Kasus Aung San Su Kyi di Myanmar menjadi bahan
perbincangan di dunia Internasional, aktifis yang pro terhadap demokrasi ini
dijadikan bulan-bulanan oleh pemerintahan penguasa yang notabene masih dikuasai
oleh junta militer, protes ada diamana-mana menuntut pemerintahan Myanmar
membebaskan Aung San baik dari PBB, sejumlah negara ASEAN maupun negara-negara
yang peduli terhadap demokrasi dan Hak Asasi Manusia (HAM). Ditahannya Aung San
menurut penulis sendiri sangat sarat akan politis, disamping Aung San pernah
mendapatkan nobel perdamaian ia juga pernah memenangkan pemilu tahun 1990, akan
tetapi digagalkan oleh pihak militer, militer ketir ketika misalnya militer
melepaskan Aung San maka dihawatirkan akan mengancam kekuasaan militer yang
telah dimilkinya berpuluh-puluh tahun.
Konsep Demokrasi
Untuk
mengetahui apakah negrara-negara ASEAN menerapkan demokrasi atau tidak alangkah
baiknya kita mengetahui konsep demokrasi tersebur,Ciri-ciri negara demokratis,
menurut Huntington, salah satunya ialah kekuatan militer harus kembali ke
barak. Tugas militer ialah mengamankan negara dari kemungkinan 'serangan
musuh', baik dari dalam maupun luar. Tugas kekuasaan diberikan kepada
masyarakat sipil yang representatif dan memenuhi syarat sebagai pemimpin. Power
sharing dipetakan berdasarkan kapabilitas; keamanan diberikan kepada militer;
dan tugas kenegaraan diemban oleh sipil[3].

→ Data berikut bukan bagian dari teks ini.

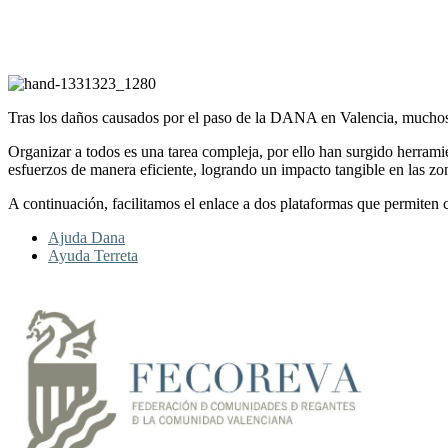
Tras los daños causados por el paso de la DANA en Valencia, muchos r
Organizar a todos es una tarea compleja, por ello han surgido herramie
esfuerzos de manera eficiente, logrando un impacto tangible en las zo
A continuación, facilitamos el enlace a dos plataformas que permiten 
Ajuda Dana
Ayuda Terreta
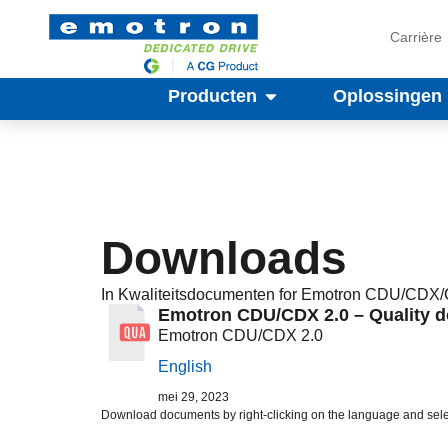
Carrière
Producten
Oplossingen
Downloads
In
Kwaliteitsdocumenten
for Emotron
CDU/CDX
Emotron CDU/CDX 2.0 – Quality d
Emotron CDU/CDX 2.0
English
mei 29, 2023
Download documents by right-clicking on the language and sele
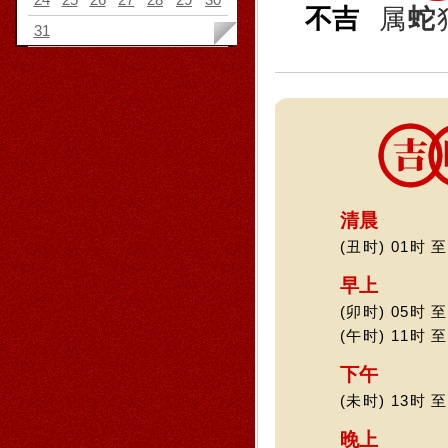
不吉
属
蛇
31
清晨
(丑时) 01时 至
早上
(卯时) 05时 至
(午时) 11时 至
下午
(未时) 13时 至
晚上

Ciri negara demokratis lainnya ialah kebebasan untuk menyuarakan pendapat, pers
dijamin dan diberi kebebasan oleh undang-undang, terjadinya pemilu secara jujur
dan adil, serta adanya otonomi masing-masing kelembagaan yudikatif, legislatif,
dan eksekutif. Masing-masing lembaga itu bekerja sesuai kinerja yang diatur
oleh undang-undang. Satu dengan lainnya independen tanpa ada campur tangan yang
akan melunturkan otonomi kelembagaannya[4].
Kalau
kita lihat dari cirri-ciri yang telah dilontarkan diatas, banyak Negara-negara
ASEAN tidak menerapkan demokrasi, militer yang seharusnya mempuyai fungsi untuk
mengamankan Negara dan seharusnya tidak berpolitik, tetapi di Negara Myanmar
peranan militer begitu kuat. Keterlibatan militer dimulai ketika
Jenderal Ne Win ditugaskan untuk mengendalikan ketertiban dan mempersiapkan
pemilu 1960. Pemerintahan militer, saat itu, berhasil memulihkan keadaan dalam
negeri sampai terselenggaranya pemilu tahun 1960 yang dimenangkan oleh U Nu dan
partainya, Union Party. Pihak militer kemudian mengultimatum pemerintah sipil
dengan memberikan waktu selama 2 tahun untuk menyelesaikan permasalahan-permasalahan
yang dihadapi Myanmar. Karena pemerintah sipil tidak dapat menata kembali kondisi
dalam negeri Myanmar, yang semakin diperparah dengan kegagalan U Nu dalam
menata system perekonomian dan administrasi Myanmar, maka timbul ketidakpuasan
di kalangan pro-militer dan militer. Akhirnya pada tanggal 2 Maret 1962,
militermelakukan kudeta di bawah pimpinan Jenderal Ne Win[5].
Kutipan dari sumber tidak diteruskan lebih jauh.